**What this task involves**
Locate the line that contains "сии Общества, утверждение Устава" in the entries below, then repeat it and every following line through the line that contains "на 13,63 МВА в связи со строительством", exactly, and no others.

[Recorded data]
■ ■ ■
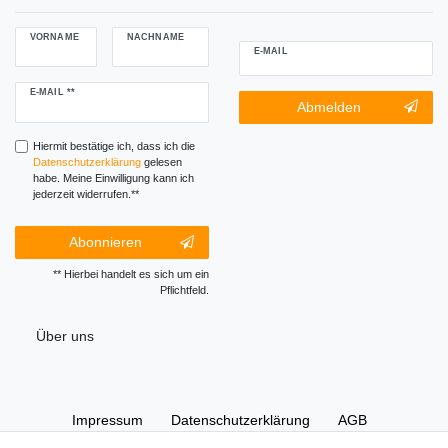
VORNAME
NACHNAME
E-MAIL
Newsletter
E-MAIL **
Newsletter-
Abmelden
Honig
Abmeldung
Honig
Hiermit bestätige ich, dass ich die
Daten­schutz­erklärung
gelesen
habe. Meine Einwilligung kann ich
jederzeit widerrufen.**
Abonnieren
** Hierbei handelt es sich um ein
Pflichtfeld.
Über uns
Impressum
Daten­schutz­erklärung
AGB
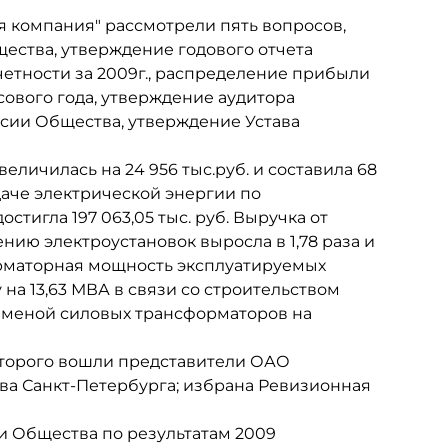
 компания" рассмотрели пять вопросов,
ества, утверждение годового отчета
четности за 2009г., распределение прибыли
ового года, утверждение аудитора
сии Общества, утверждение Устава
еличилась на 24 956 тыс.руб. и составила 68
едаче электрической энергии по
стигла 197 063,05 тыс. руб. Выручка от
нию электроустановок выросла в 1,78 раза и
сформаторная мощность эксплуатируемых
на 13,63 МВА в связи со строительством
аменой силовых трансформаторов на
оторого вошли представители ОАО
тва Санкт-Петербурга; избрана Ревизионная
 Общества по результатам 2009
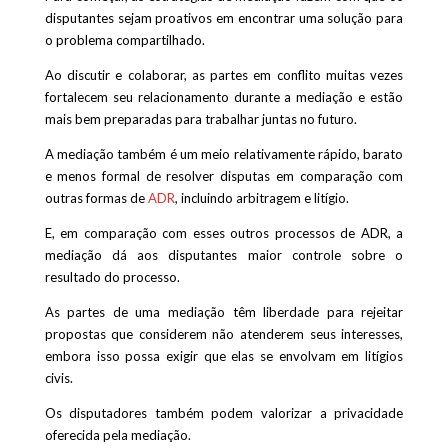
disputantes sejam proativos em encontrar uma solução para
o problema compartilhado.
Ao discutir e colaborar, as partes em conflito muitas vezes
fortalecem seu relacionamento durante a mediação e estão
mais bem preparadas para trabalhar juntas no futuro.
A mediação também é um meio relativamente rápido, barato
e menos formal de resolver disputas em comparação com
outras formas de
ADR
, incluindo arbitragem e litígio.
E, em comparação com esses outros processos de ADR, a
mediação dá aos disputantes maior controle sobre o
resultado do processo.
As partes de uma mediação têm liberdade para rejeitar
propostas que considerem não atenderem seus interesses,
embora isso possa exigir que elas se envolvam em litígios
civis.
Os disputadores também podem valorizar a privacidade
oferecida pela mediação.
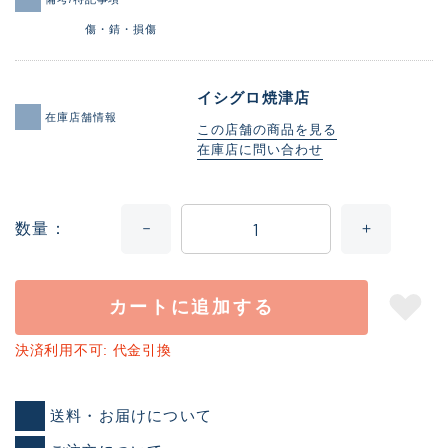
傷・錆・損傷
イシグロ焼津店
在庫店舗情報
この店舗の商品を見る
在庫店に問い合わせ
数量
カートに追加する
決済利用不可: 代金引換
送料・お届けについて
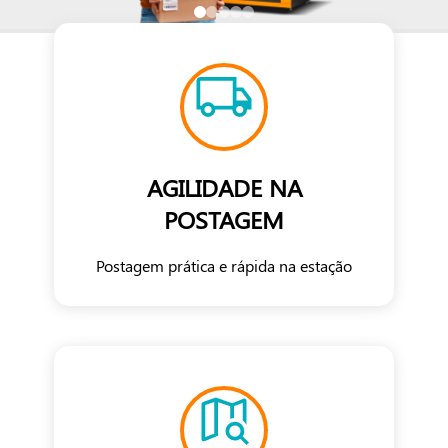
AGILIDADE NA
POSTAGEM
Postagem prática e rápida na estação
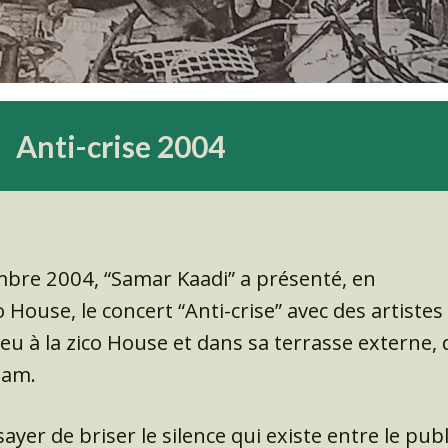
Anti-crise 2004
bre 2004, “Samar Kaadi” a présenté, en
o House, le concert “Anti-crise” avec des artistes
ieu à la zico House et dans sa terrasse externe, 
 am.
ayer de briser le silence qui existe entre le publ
■ ■ ■
**Solution to this exercise**
сии Общества, утверждение Устава
еличилась на 24 956 тыс.руб. и составила 68
едаче электрической энергии по
стигла 197 063,05 тыс. руб. Выручка от
нию электроустановок выросла в 1,78 раза и
сформаторная мощность эксплуатируемых
на 13,63 МВА в связи со строительством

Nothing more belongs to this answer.